- _Data in this exercise_
- Opening Delimiter -

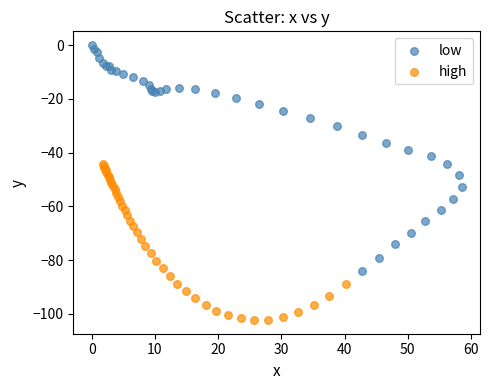

Which series contains the highest Y value?

low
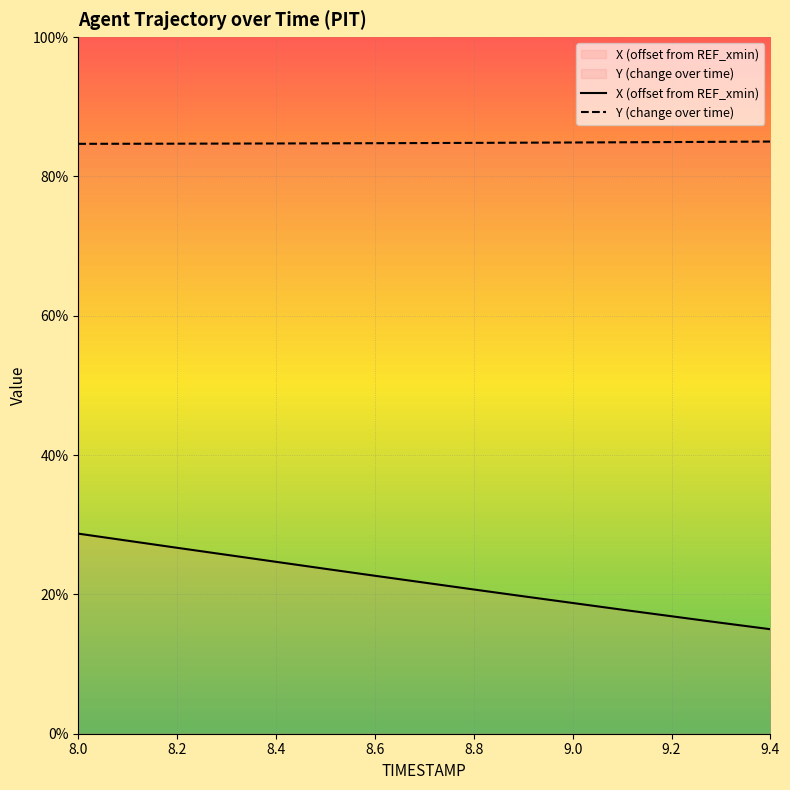

Which series changed the most between 8.8 and 9.4?

X (offset from REF_xmin)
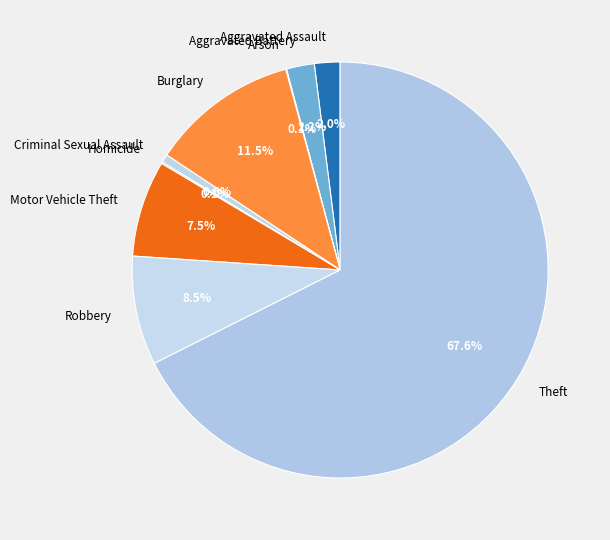

Is Burglary the majority of the pie?

No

- Closing Delimiter -

- _Written task_
Extract each line of the records above that contains the string "series", matching case exactly.

- _Your response_
Which series contains the highest Y value?
Which series changed the most between 8.8 and 9.4?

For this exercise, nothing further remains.